-- Data section follows --
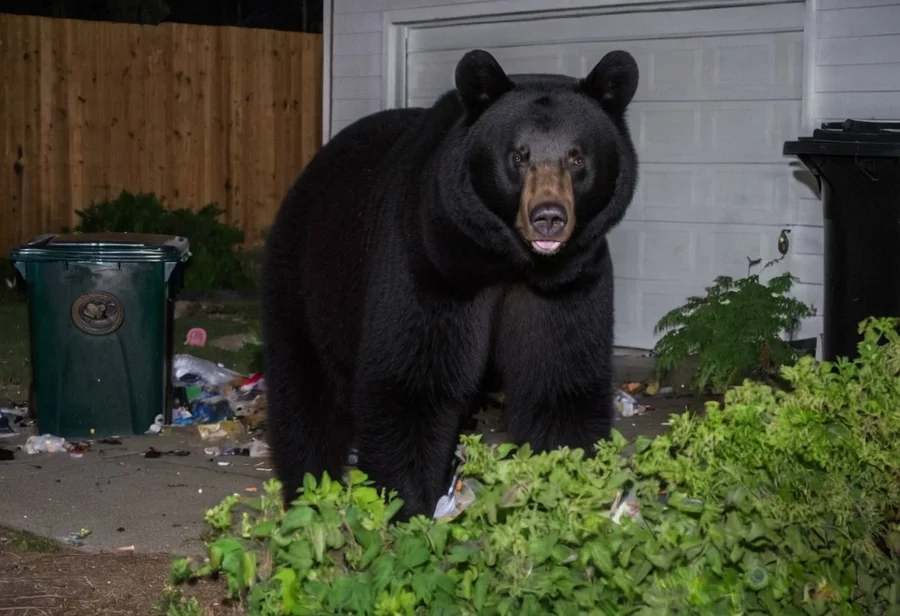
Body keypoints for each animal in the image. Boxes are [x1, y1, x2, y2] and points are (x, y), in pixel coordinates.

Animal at [261, 48, 640, 522]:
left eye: (576, 157)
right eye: (518, 156)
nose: (548, 217)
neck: (507, 262)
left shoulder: (567, 284)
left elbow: (560, 384)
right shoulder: (429, 264)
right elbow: (410, 384)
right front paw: (407, 510)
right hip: (308, 281)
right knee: (304, 394)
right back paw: (309, 493)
-- Data section concluded --
**Exercise instructions**. Take the line holding "neck: (507, 262)" and the lines after it through the end of the entries. Retype them exactly and add nothing.

**Response**.
neck: (507, 262)
left shoulder: (567, 284)
left elbow: (560, 384)
right shoulder: (429, 264)
right elbow: (410, 384)
right front paw: (407, 510)
right hip: (308, 281)
right knee: (304, 394)
right back paw: (309, 493)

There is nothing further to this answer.